October is National Cyber Security Awareness Month, an annual campaign to raise awareness about the importance of cybersecurity. While effective education on how to avoid being caught in the web of cyber deceit is ideally perpetual, this month presents a perfect opportunity to bring the topic to center stage in your organization.
Here are five ideas to get you started:
1. Launch the awareness campaign with a message from senior leadership that reinforces the importance of cybersecurity vigilance and the value it holds for staff, customers and the organization.
Tone from the top is powerful, and having this message come from a department other than IT is ideal.
Consider sharing (where possible) incidents or close calls that have place over the past year, either internally or externally, driving the ‘why’ behind cybersecurity home. Alternatively, create a fictional 'what if' scenario and use a story format to paint a post-breach picture.
2. Remind staff about your organization’s acceptable use policies.
Highlight recent changes to the policy, the rationale for making the changes.
Consider having staff sign off that they have reviewed and understand the policies. Adding a brief web-based quiz to the sign-off process can help identify areas that staff find confusing and where further training may be called for.
3. Train staff on the latest ways to stay secure in the workplace, and at home.
Conduct periodic engaging training throughout the year live,via webinar or through e-learning.
4. Test staff on their understanding of the content provided through simulations.
Platforms are available enabling companies to deploy their own simulated phishing campaigns. Many include reporting that can be used to measurably demonstrate effectiveness (i.e., ROI) of training on actual user behavior over time.
It is critical that simulations be done in a non-punitive manner, and that HR is involved prior to launching them.
5. Ensure staff know exactly how to report incidents and suspected incidents.
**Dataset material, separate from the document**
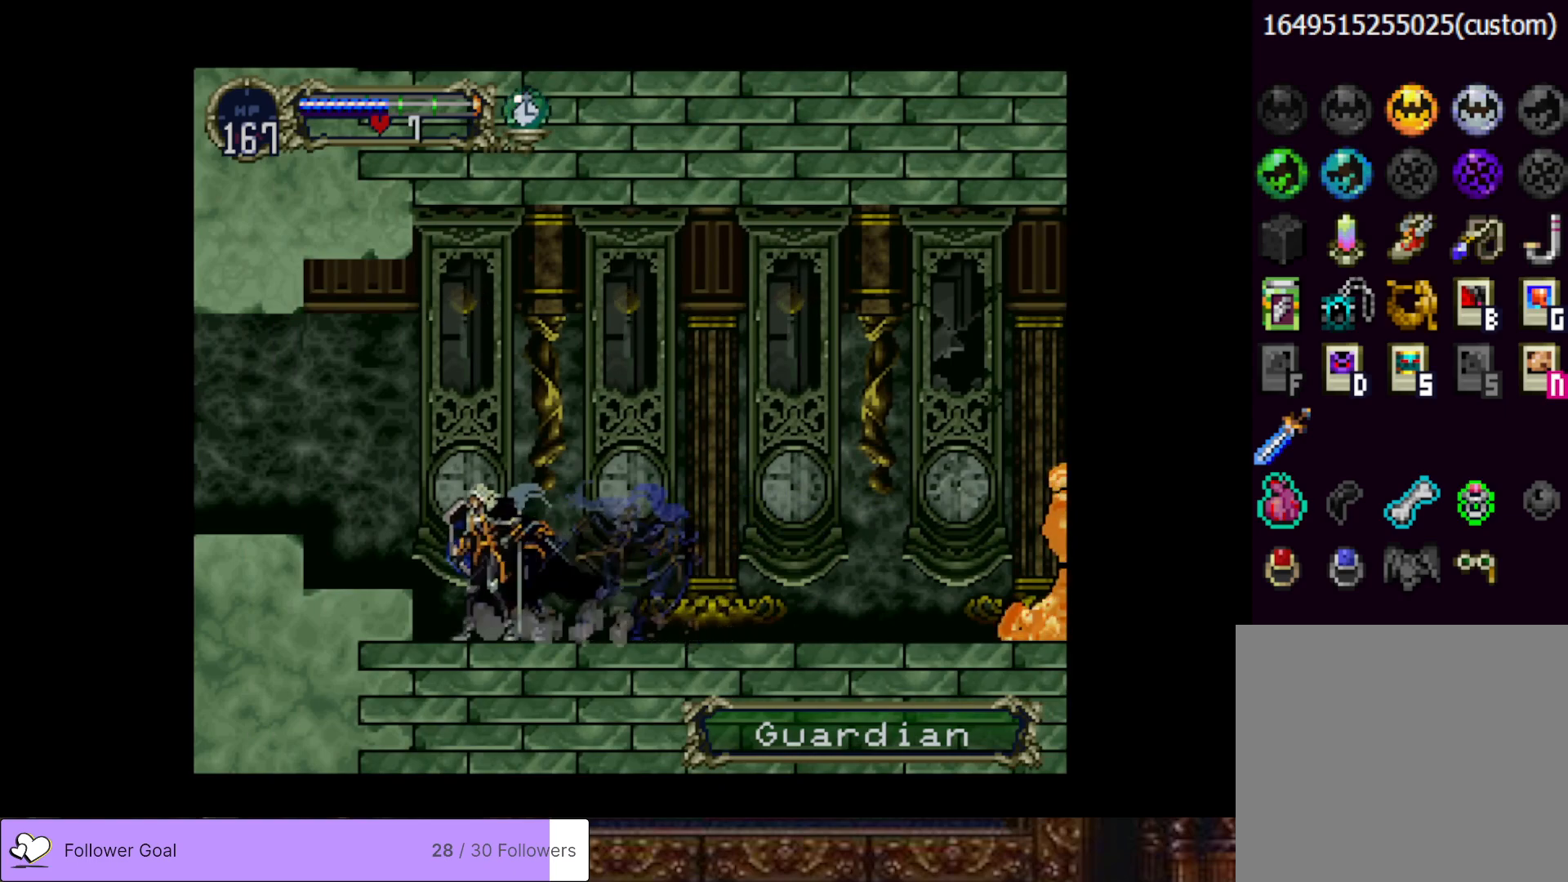
{"buttons": ["DPAD_LEFT"], "right_stick": "center", "events": [[184, "CROSS", "up"]]}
Implement a ‘one click’ phishing reporting system. There are buttons that can be added to Microsoft Outlook, for example, essentially allowing suspicious email to be escalated to the IT department for analysis in one click.
Create a dedicated incident reporting email box and/or extension that is regularly monitored, and well publicized throughout the organization.
Keep the information security team visible and approachable, making it more likely that staff will come forward with risks. Staff who accidentally trigger a cyber situation may not report an incident out of a fear that they could lose their job, for example.
An engaged, aware and educated user population is an incredibly powerful force to complement your technical cybersecurity defenses; invest time in developing their capabilities today.